La constance critique de l’œuvre de Chantal Montellier apparaît rétrospectivement comme l’un des rares contrepoids aux renouvellements opportunistes de l’offre éditoriale qui a vu l’alliage d’érotisme et de science-fiction de Métal Hurlant céder la place dans les pages d’(À suivre) aux charmes discrets de la petite bourgeoisie.
Dans une période qui a vu la bande dessinée se répandre ainsi au-delà des rayons jeunesse des kiosques et des librairies, l’œuvre de Montellier s’impose rétrospectivement comme l’une des plus authentiquement adulte que la bande dessinée européenne d’auteur·trice ait produites.
Chez Montellier, la critique de l’économie politique s’épaissit d’une critique de la société de contrôle, d’une critique de la société de consommation, d’une critique du patriarcat et d’une dénonciation des violences d’État.

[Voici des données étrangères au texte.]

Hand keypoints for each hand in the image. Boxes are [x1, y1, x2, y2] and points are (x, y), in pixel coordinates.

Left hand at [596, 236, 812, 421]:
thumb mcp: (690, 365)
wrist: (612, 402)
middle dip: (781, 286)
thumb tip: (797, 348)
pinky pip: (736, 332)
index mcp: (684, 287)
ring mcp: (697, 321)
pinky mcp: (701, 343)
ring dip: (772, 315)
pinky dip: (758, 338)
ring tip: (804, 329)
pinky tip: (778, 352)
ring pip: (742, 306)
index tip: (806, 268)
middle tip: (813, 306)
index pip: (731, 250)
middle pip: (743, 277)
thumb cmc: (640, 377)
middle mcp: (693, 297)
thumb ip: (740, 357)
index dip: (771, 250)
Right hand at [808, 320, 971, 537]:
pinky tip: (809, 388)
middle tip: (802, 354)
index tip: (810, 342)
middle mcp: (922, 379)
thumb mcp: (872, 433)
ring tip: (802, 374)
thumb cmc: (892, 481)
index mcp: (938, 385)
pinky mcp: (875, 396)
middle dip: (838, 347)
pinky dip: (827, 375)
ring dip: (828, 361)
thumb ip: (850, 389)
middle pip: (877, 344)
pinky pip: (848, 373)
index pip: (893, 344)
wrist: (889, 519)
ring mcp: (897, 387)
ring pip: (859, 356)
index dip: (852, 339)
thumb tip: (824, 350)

Opposant la froideur du réel à l’escapisme régressif ou aux nostalgies délétères, l’œuvre de Chantal Montellier dans son versant réaliste autant que dans son versant dystopique est emplie d’images qui ne paraîtront excessives qu’aux modéré·es.

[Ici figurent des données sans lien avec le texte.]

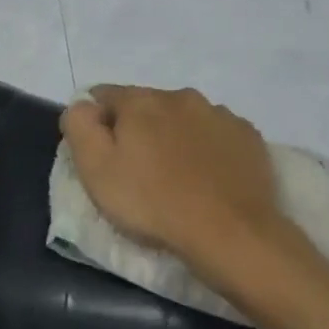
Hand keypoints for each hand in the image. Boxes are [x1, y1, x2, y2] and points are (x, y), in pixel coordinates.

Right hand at [59, 85, 286, 275]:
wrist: (230, 233)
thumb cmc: (153, 203)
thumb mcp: (96, 169)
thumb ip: (80, 126)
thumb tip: (82, 105)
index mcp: (141, 100)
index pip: (104, 95)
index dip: (96, 122)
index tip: (100, 155)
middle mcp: (182, 96)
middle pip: (147, 105)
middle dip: (138, 129)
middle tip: (137, 170)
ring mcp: (220, 115)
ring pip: (184, 118)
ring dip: (174, 137)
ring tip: (176, 176)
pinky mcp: (248, 137)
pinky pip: (216, 135)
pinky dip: (207, 149)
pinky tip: (208, 178)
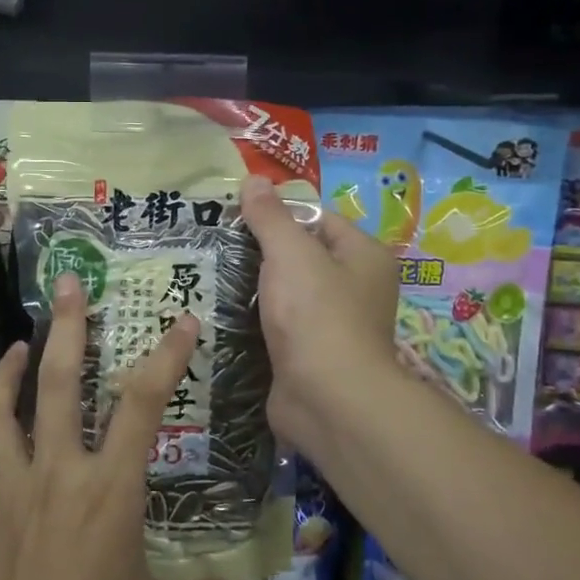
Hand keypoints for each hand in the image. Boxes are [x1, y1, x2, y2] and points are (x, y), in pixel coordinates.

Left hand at [0, 273, 238, 579]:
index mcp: (109, 490)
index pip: (141, 404)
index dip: (165, 357)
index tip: (182, 321)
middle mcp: (59, 472)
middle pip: (59, 381)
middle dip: (65, 326)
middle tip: (67, 283)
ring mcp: (13, 486)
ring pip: (6, 407)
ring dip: (12, 365)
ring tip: (22, 339)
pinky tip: (1, 415)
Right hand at [237, 174, 401, 449]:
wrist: (328, 400)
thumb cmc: (316, 314)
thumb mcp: (290, 252)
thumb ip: (270, 216)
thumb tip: (254, 180)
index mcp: (364, 256)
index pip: (319, 218)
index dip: (281, 213)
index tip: (239, 216)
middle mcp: (357, 287)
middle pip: (303, 255)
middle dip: (264, 251)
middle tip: (221, 244)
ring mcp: (335, 324)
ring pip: (289, 292)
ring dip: (258, 287)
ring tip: (215, 274)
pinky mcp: (312, 355)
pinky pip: (282, 325)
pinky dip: (259, 320)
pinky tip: (226, 312)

Paris y est hantée par les Communard·es assassiné·es, les centres commerciaux y sont dépeints comme des laboratoires d’une expérimentation sociale à ciel fermé, les hommes comme des crocodiles, l’eugénisme y est assisté par ordinateur, des cadavres naturalisés y servent à vendre des voitures d’occasion et Big Brother y est un vieil homme blanc chauve dont notre conditionnement culturel nous force à trouver la tête sympathique. Si l’institution asilaire y est décrite et dessinée avec une minutie de documentariste, elle est aussi présentée comme l’envers d’un monde dans lequel les fous les plus dangereux sont aux manettes, toujours du bon côté du manche et possèdent les codes des diverses mallettes nucléaires. Quant aux assassins de l’ordre (les inspecteurs de police), ils y ont eu une belle gueule, mais ont élevé la bavure en pratique bureaucratique.

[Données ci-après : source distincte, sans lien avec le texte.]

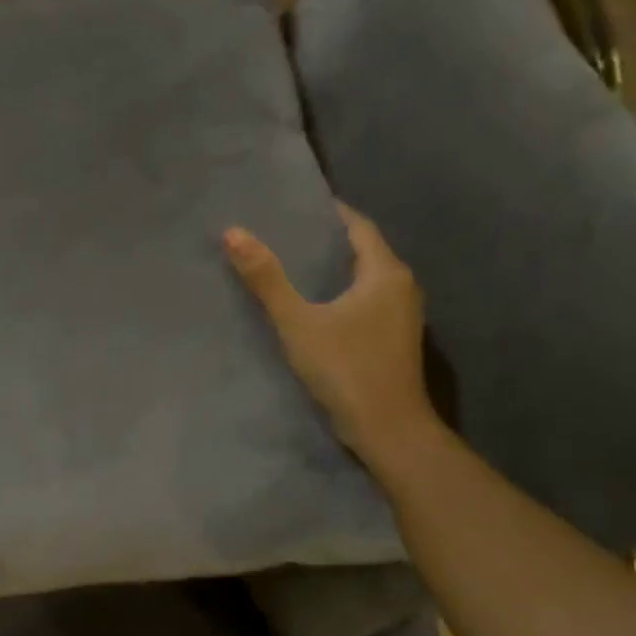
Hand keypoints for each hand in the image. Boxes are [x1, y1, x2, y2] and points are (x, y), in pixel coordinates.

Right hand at [224, 205, 436, 466]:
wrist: (387, 429)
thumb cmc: (345, 368)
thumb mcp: (297, 321)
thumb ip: (266, 278)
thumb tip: (233, 232)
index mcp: (386, 273)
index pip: (357, 226)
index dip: (327, 213)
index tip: (291, 206)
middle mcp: (402, 287)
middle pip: (362, 250)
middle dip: (324, 240)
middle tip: (280, 233)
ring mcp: (401, 315)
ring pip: (363, 278)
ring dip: (331, 269)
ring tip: (287, 264)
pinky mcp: (392, 339)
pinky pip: (364, 301)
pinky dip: (338, 294)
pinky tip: (309, 304)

Chez Montellier, la métaphore ne sert pas seulement à exprimer une vérité plus profonde, mais est aussi souvent une vérité littérale. C’est que la dystopie chez elle n’est jamais très éloignée de la réalité dont elle est une allégorie ou une re-présentation. Du reste, il ne suffit souvent que d’une simple re-description, comme celle de la France sous le ministère de l’intérieur de Charles Pasqua dans Les Damnés de Nanterre, pour faire ressortir la vérité dystopique du réel.
Est-ce une telle singularité qui a effrayé ? Cette détermination montellerienne à penser par elle-même, via les images ? Cette conviction que la bande dessinée puisse être autre chose que du bon divertissement (fût-il expérimental) ; qu’une bonne bande dessinée puisse s’aventurer sur le terrain du politique ?
Mais si la forme de l’exposition s’est imposée, qui plus est dans le contexte d’un centre d’art contemporain, c’est aussi que l’œuvre en bande dessinée de Chantal Montellier réclame une attention accrue à la forme comme aboutissement d’une réflexion critique. Fidèle au format du 48CC, Chantal Montellier n’est pas une romancière graphique (bien qu’elle soit par ailleurs une romancière tout court), mais une artiste de la planche. Il est possible de passer à côté de son œuvre, pour peu qu’on ne soit pas sensible aux jeux savants des constructions, aux effets de rime et de symétrie, de mise en abyme multiples, bref à la dimension réflexive d’un travail qui en appelle à l’intelligence de celles et ceux qui le regardent plutôt qu’à leurs instincts consommateurs. R.B., V.G., É.M. et F.W.